Higher-Order Functions
- There are three primary higher-order functions similar to the sentence HOFs which operate on the top-level elements of lists:
- map (similar to every)
- filter (similar to keep)
- reduce (similar to accumulate)
- Examples:
: (define (are-you-a-list-hof l)
(map list? l))
: (are-you-a-list-hof '(a (b c) () ((d))) )
==> (#f #t #t #t)
- We couldn't have done this with sentences for two reasons:
- Sentences can't have nested lists
- The returned list cannot be a sentence because it has booleans in it.
- Filter all the lists and non-lists.
: (filter list? '(a (b c) () ((d))) )
==> ((b c) () ((d)))
: (filter word? '(a (b c) () ((d))) )
==> (a)
- Add a layer of inner parens, and then strip them!
: (map list '(a b c d))
==> ((a) (b) (c) (d))
: (reduce append '((a) (b) (c) (d)) )
==> (a b c d)
Other Primitives for Lists: length, null?, list?, list-ref, equal?, member
length
- Lists also have length which we can query (much like the count of a sentence)
- (length list)
- returns the number of top-level elements in list (ala count)
: (length '(1 2 3 4) )
==> 4
: (length '(a (b c) () ((d))) )
==> 4
: (length '())
==> 0
null?
- When recursing, one often has to test for the null list using the predicate null?
- (null? list)
- returns #t iff list is null, otherwise #f. (ala empty? for sentences)
: (null? '(1 2 3 4) )
==> #f
: (null? '() )
==> #t
list?
- When you've been given something and are wondering whether it is a list...
- returns #t iff list is a list, otherwise #f. (ala sentence? for sentences)
: (list? '(1 2 3 4) )
==> #t
: (list? '() )
==> #t
: (list? 'cs3 )
==> #f
list-ref
- list-ref is like item (for sentences)
- (list-ref list position)
- returns the 0-origin (i.e., starting from 0) element from list specified by position.
: (list-ref '(a b c d) 1)
==> b
: (list-ref '(a b c d) 5)
*** ERROR -- PAIR expected
(list-ref '(a b c d) 5)
: (list-ref '(a (b c) () ((d))) 3)
==> ((d))
: (list-ref '() 0)
*** ERROR -- PAIR expected
(list-ref '(a b c d) 5)
equal?
- equal? works for lists also, and
- (equal? list1 list2)
- returns #t if two lists have the same printed representation.
: (equal? '(a (b c) () ((d))) '(a (b c) () ((d))) )
==> #t
member
- member is like member? (for sentences), except it's a semi-predicate
- (member element list)
- seaches through the top-level elements of list, and when it finds element, returns the part of list starting with element.
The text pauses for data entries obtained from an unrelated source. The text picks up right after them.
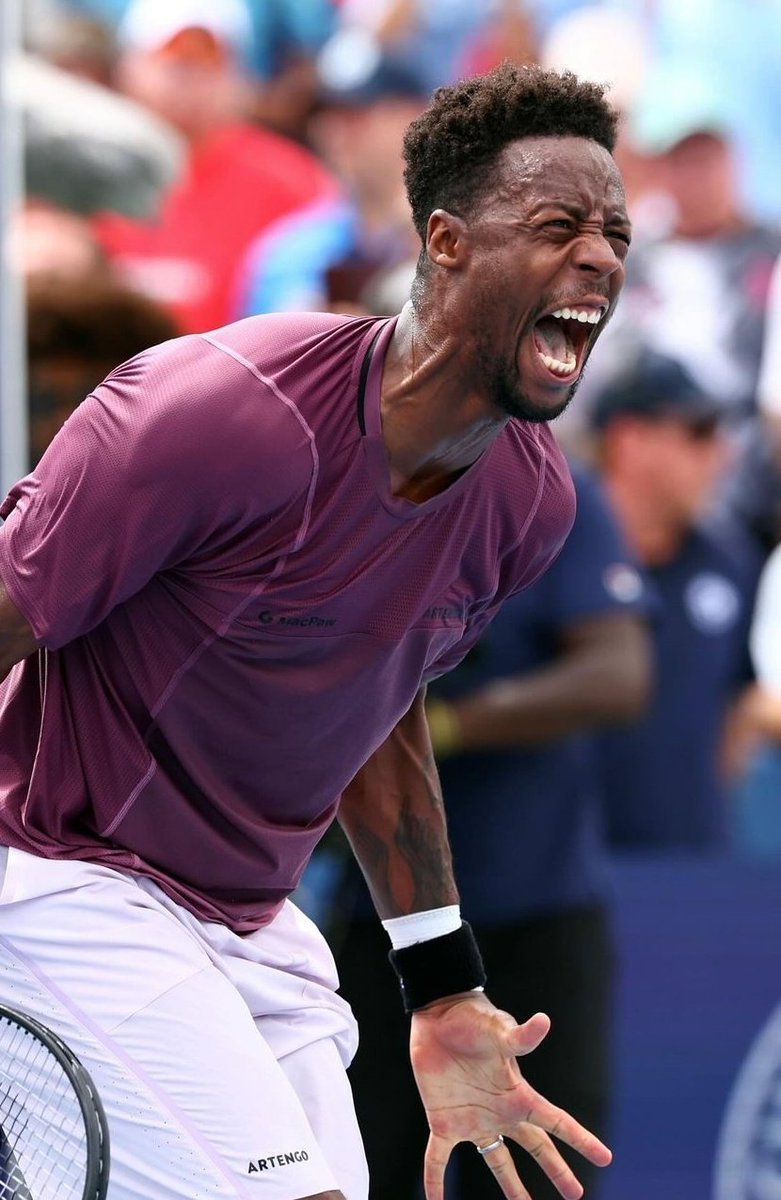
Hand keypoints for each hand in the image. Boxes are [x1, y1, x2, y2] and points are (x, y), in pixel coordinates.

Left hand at [410, 992, 611, 1199]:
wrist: (439, 1013)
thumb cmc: (473, 1018)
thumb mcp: (499, 1030)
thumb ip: (521, 1036)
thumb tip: (544, 1021)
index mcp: (518, 1094)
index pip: (556, 1122)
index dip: (580, 1140)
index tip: (605, 1158)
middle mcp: (500, 1112)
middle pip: (535, 1147)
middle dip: (556, 1170)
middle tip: (576, 1195)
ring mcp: (473, 1119)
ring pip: (496, 1161)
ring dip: (510, 1186)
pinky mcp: (443, 1121)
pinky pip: (438, 1159)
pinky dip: (435, 1179)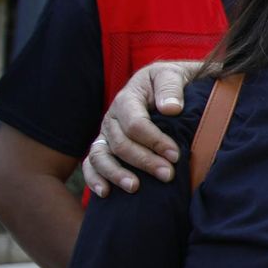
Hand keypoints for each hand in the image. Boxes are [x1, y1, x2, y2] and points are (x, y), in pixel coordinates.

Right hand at [80, 62, 193, 196]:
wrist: (167, 87)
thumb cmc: (173, 82)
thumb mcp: (174, 75)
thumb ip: (171, 87)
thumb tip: (171, 109)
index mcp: (128, 98)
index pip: (135, 123)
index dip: (154, 141)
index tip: (175, 155)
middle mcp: (112, 117)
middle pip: (120, 143)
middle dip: (144, 161)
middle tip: (167, 175)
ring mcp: (106, 134)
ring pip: (100, 156)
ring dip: (117, 174)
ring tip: (135, 188)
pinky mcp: (104, 147)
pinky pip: (91, 164)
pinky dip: (94, 179)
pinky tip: (106, 193)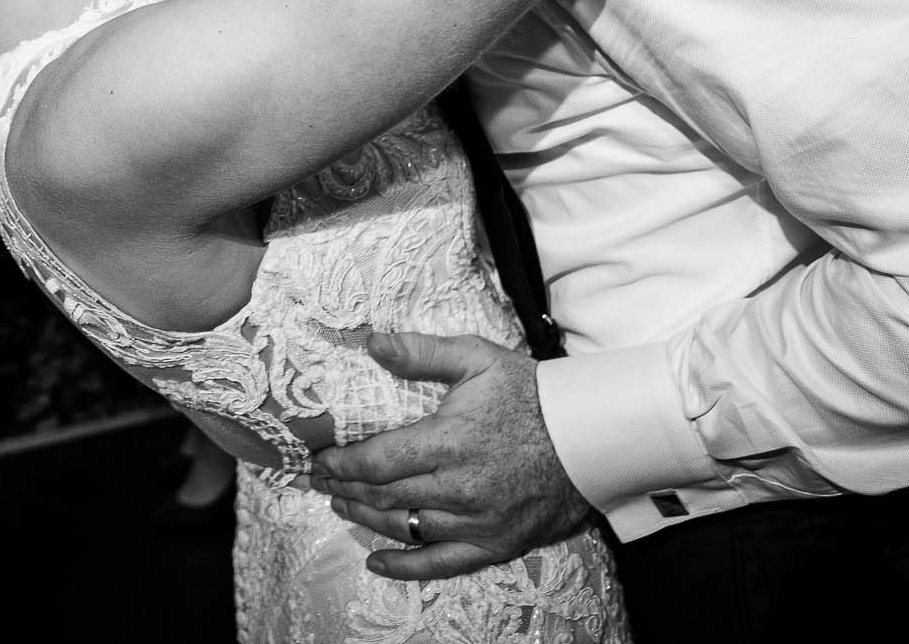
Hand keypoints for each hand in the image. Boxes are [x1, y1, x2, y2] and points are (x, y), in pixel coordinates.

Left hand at [304, 331, 592, 579]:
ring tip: (341, 506)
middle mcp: (457, 489)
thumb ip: (422, 353)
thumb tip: (372, 343)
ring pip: (405, 528)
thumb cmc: (531, 395)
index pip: (377, 462)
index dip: (342, 465)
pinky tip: (377, 561)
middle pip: (384, 496)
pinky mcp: (494, 545)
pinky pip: (440, 563)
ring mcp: (475, 522)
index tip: (319, 460)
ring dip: (366, 519)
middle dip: (345, 489)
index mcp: (447, 442)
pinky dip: (405, 566)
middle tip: (320, 482)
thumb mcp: (478, 359)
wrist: (589, 439)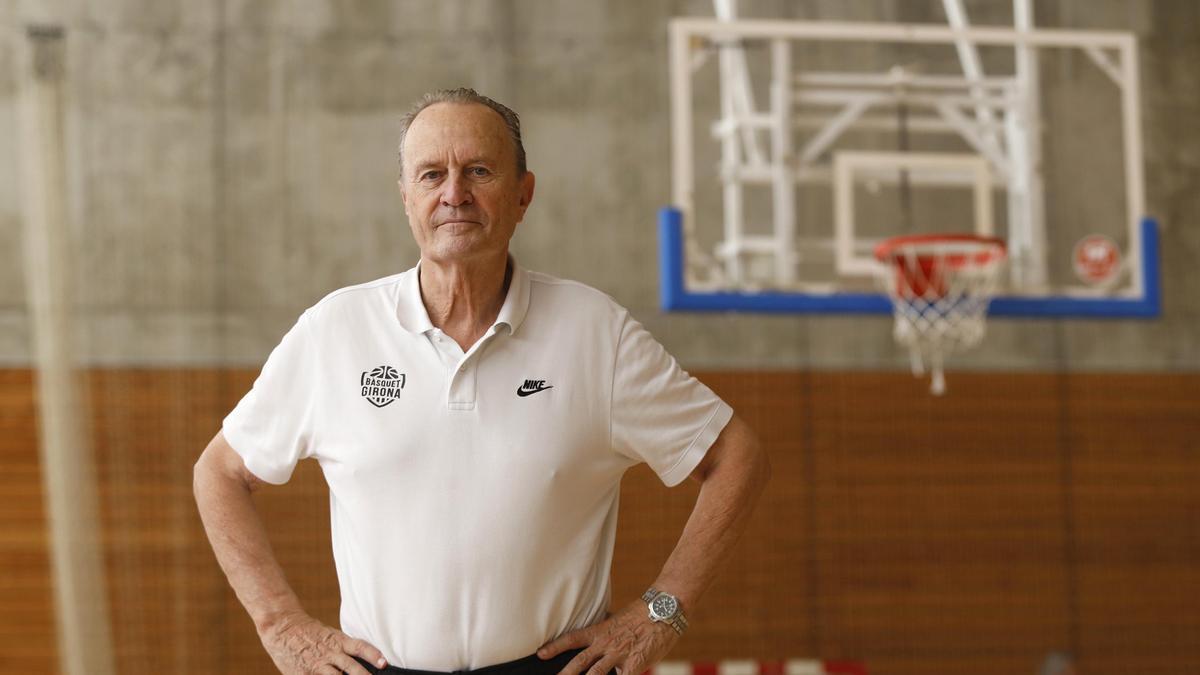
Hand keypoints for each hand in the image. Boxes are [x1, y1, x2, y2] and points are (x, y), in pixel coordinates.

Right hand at [259, 611, 387, 673]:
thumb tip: (361, 660)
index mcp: (337, 641)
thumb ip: (342, 648)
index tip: (384, 663)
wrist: (281, 627)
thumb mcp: (329, 635)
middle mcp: (329, 653)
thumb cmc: (308, 631)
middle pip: (351, 667)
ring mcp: (317, 666)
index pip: (360, 647)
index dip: (373, 655)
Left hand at [537, 599, 679, 674]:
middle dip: (564, 674)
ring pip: (595, 674)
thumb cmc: (643, 614)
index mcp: (601, 631)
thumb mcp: (618, 620)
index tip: (540, 654)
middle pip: (579, 662)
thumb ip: (606, 632)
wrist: (664, 608)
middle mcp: (606, 643)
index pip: (572, 639)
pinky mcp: (634, 664)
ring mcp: (619, 654)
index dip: (555, 647)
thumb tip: (597, 638)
If it don't find it, it returns #f.
: (member '(b c) '(a (b c) () ((d))) )
==> ((b c) () ((d)))
: (member 'a-new-word '(a (b c) () ((d))) )
==> #f
Example (hard) problem : deep-add-1
- Write deep-add-1, which adds 1 to every number in a complex list of numbers
but keeps the structure
- Requires: every element in the list be a number (i.e., don't worry about error checking for this)
: (deep-add-1 '(1 (2 3) () ((4))) )
==> (2 (3 4) () ((5)))
(define (deep-add-1 L)
Summary
- Sentences are really made of lists
- Lists are a very powerful way of making a collection of anything!
- Unlike sentences, they can contain booleans, procedures, other lists, other sentences, and even a mixed bag of all of these!
In Lab this week you'll see...
- Lists and have your midterm returned to you
In Life this week you'll see...
- The campaigns in their semi-final laps
- More turbulence (and doom and gloom) on Wall Street (what's new?)